'Airspace' by Robert Stadler at Carpenters Workshop Paris
Questioning the status of the object, its function and its presence
“Airspace” is the new solo show from Robert Stadler, an installation at Carpenters Workshop Gallery in Paris, the same space in which he presented “1000 jours” in 2011.
Throughout the work of the groundbreaking designer Robert Stadler there is an underlying experimental vein. He questions the status of the object, its function and its presence. Through a subtle shift of the frame, he accentuates the perception of the profession.
“Airspace”, (meaning the air above a country over its territory, including territorial waters).
Robert Stadler’s “Airspace” follows the same idea of occupying the three-dimensional space of the gallery, doing so in two stages: “cut_paste” and “PdT”, a reflection on the art of building, a story of humanity, a relationship with time and the work itself. This is a fundamental piece of existential speculation and, as Eugène Viollet-le-Duc once said “Good architecture, in all eras and for all peoples, including and especially in ancient times, depends for the most part, on structure, showing it and making it visible.” The designer makes this choice and provides us with his interpretation of the architectural gesture confronted with the past and the present, a demonstration that he develops on the scale of the object.

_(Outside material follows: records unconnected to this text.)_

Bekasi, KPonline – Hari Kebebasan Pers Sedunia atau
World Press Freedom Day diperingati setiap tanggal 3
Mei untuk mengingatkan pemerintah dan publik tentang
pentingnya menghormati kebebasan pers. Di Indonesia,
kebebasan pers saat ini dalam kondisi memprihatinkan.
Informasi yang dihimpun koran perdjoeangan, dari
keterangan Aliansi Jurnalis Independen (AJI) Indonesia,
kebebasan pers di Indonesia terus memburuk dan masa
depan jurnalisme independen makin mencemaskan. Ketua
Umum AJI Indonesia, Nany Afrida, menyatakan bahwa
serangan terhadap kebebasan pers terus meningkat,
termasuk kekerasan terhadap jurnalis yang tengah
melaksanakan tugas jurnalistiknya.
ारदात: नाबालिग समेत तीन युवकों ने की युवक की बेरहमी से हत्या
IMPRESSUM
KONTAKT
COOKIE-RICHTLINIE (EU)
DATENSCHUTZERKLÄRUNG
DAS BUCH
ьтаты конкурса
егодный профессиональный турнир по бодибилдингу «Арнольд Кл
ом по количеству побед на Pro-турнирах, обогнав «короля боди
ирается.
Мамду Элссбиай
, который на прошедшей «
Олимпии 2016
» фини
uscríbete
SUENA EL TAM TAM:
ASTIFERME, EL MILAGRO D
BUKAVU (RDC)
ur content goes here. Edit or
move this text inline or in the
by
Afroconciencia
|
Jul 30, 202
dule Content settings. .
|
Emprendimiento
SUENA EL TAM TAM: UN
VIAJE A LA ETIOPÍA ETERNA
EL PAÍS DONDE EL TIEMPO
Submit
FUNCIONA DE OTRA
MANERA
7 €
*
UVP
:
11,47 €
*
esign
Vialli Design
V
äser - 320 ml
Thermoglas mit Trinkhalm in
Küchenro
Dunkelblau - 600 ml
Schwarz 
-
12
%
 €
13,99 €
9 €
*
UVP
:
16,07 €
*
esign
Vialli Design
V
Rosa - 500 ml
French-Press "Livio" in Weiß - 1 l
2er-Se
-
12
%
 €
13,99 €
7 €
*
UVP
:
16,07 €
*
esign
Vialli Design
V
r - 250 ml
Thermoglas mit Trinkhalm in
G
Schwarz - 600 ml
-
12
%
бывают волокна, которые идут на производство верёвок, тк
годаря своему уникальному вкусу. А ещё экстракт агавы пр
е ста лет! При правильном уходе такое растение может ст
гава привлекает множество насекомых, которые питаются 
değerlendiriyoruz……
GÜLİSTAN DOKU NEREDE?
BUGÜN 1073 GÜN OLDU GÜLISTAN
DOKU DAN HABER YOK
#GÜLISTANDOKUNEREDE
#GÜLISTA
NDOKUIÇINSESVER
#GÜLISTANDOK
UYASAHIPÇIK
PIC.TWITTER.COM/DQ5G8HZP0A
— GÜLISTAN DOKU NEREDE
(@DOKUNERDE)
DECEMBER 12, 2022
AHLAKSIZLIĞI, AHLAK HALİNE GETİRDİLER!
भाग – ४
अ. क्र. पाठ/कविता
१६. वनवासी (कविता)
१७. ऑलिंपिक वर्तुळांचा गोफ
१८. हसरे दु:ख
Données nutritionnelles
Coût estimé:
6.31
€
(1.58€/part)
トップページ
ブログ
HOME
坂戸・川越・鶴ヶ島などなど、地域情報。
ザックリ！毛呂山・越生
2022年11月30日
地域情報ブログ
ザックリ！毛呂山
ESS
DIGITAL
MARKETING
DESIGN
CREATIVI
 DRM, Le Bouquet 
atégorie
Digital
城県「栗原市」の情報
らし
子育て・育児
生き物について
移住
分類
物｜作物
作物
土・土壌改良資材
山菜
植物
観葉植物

He proposes two different angles of approach to the space: “cut_paste” a construction of floor plans and “PdT” a three-dimensional composition, digging into the mass to remove matter. The two faces of a certain idea of architecture in an open space set up to his precise instructions.
“cut_paste” is a reflection on the act of covering edifices. It refuses to pander to standardised logic; the designer integrates the illusion of a random gesture to a piece that links back to a constructivist vision.